* SOURCE TEXT
>>
Birss became a Tier 1 Canada Research Chair in Fuel Cells at the University of Calgary in 2004, holding the chair for two 7-year terms. The majority of her efforts as a CRC were focused on solid oxide fuel cells (SOFCs) and proton-exchange membrane fuel cells (PEMFCs), carbon nanomaterials, and electrochemical biological sensing. Some of her main contributions have involved determining the kinetics and mechanisms of oxidation and reduction reactions in fuel cells using electrochemical methods, as well as developing new fuel cell materials. Her team improved the performance and lifetime of low temperature PEMFCs through the development of ordered nanoporous carbon powders as well as self-supported, nanoporous carbon scaffolds. For use in high temperature solid oxide cells, Birss has further developed a family o metal oxide perovskite catalysts that can be used as both the anode and cathode in both solid oxide fuel cells and solid oxide electrolysis cells, catalyzing carbon dioxide splitting, water splitting, hydrogen and carbon monoxide oxidation, and oxygen reduction. Other areas of research have included the development of core shell nanoparticles, protective coatings and other novel strategies to combat the corrosion of metals, as well as selective and sensitive electrochemical biosensors for the detection of pathogens.
<<
Stored items
>>
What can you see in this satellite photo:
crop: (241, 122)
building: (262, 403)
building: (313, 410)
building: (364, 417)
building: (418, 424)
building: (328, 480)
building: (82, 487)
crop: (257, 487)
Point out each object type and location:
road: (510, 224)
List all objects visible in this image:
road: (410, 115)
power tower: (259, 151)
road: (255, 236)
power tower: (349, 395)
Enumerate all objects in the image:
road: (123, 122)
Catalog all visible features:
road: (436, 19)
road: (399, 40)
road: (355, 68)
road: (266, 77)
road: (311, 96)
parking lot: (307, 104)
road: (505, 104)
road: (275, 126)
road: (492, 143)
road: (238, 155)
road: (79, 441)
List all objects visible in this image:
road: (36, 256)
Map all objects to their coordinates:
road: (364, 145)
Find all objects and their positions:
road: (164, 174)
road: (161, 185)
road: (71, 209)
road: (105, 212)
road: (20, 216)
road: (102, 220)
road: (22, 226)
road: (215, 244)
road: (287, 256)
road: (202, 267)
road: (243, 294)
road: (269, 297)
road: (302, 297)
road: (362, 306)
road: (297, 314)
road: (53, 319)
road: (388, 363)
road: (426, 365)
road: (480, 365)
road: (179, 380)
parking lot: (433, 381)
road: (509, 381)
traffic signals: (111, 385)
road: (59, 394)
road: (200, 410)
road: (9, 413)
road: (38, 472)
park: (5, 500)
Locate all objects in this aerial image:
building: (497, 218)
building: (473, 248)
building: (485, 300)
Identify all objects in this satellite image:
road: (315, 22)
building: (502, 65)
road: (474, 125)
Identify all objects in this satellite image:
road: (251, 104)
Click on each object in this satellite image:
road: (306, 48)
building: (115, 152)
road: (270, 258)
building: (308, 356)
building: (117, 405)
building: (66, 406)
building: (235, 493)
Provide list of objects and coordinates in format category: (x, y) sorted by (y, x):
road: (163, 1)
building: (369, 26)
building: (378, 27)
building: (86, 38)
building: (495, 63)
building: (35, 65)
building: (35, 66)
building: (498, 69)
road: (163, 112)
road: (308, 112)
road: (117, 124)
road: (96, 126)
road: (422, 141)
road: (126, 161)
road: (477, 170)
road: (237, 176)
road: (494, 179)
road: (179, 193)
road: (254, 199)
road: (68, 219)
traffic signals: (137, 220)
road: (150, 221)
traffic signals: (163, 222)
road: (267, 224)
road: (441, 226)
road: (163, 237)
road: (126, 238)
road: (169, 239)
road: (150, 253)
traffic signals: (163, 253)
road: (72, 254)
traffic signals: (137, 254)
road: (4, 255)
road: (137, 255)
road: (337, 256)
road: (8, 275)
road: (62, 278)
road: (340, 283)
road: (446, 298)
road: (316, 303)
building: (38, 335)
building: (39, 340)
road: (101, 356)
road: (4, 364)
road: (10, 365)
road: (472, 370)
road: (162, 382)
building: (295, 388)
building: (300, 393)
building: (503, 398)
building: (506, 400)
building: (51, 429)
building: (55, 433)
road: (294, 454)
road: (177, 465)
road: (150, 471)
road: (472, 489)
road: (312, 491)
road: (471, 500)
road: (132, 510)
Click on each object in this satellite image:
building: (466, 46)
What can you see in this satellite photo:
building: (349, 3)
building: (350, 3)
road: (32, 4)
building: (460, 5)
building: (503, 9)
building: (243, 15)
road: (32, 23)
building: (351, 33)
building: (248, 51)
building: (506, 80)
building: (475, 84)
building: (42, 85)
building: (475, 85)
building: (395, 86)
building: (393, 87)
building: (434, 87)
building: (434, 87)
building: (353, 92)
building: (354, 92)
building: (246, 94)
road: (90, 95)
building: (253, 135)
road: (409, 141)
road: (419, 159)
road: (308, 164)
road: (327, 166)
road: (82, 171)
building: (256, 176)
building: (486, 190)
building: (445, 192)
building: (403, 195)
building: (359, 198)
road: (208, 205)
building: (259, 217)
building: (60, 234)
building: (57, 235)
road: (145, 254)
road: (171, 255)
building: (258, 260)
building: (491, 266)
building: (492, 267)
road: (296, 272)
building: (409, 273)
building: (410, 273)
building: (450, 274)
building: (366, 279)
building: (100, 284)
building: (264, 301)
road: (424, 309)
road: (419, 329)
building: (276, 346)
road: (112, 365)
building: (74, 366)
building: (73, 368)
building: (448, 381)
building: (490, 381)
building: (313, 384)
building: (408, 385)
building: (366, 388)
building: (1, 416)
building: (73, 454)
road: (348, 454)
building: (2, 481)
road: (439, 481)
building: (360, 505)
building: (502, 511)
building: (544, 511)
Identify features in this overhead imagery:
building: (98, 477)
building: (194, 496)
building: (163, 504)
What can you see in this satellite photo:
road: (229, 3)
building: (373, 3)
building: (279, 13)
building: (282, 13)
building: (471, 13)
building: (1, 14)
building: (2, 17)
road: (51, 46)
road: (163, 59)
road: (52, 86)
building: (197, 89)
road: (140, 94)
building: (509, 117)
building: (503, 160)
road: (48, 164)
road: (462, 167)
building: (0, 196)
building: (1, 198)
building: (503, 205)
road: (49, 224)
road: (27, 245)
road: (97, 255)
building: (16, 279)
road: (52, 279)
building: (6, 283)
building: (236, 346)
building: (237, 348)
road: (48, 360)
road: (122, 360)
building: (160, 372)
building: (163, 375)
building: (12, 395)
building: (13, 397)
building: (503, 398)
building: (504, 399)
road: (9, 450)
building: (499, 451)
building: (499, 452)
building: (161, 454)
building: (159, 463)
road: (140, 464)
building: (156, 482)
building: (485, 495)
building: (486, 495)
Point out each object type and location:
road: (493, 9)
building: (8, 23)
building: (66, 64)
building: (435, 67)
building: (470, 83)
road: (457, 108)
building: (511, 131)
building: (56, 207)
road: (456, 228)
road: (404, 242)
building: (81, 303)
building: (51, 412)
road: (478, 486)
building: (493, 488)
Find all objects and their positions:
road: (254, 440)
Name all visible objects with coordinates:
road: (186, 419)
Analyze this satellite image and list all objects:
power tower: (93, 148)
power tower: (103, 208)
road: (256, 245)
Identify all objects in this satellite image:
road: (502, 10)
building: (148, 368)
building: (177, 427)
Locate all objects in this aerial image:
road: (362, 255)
<<
Pick up the passage on Birss's fuel cell research where it stops, and continue it in the same formal register.

* REPLY
Birss is currently the Scientific Director of CAESR-Tech (Calgary Advanced Energy Storage and Conversion Research Technologies), a large cluster of scientists and engineers who are focused on electrochemical technologies. This includes electrolysis cells, fuel cells, a variety of batteries and electrochemical capacitors, as well as electricity management and LCA, all at the University of Calgary. The CAESR-Tech cluster then spawned the ME2 NSERC CREATE student training center. Birss currently also serves as the Co-Lead of the Electrolysis Theme of HyPT (Hydrogen Production Technologies), a Global Research Center.
=== Awards and honours ===
Her awards and honours include;

- 2021 Fellow, Royal Society of the UK
- 2019 Peak Scholar, University of Calgary
- 2018 Killam Research Excellence Award
- 2018 Order of the University of Calgary
- 2017 David Grahame Award, Electrochemical Society Inc.
- 2016 Highlighted in ‘Successful Women Ceramic and Glass Scientists and Engineers, p. 13-18, Edited by Lynnette D. Madsen, Wiley
- 2014 Honorary Professor, University of Science and Technology, Beijing
- 2014 China Distinguished Materials Scientist, Univ. of Science and Technology Beijing
- 2012 Featured in U of Calgary promotional video (‘Eyes High – Reaching the Community’)
- 2011 Fellow, Royal Society of Canada
- 2010 Finalist for Outstanding Leadership in Alberta Technology (ASTECH Award)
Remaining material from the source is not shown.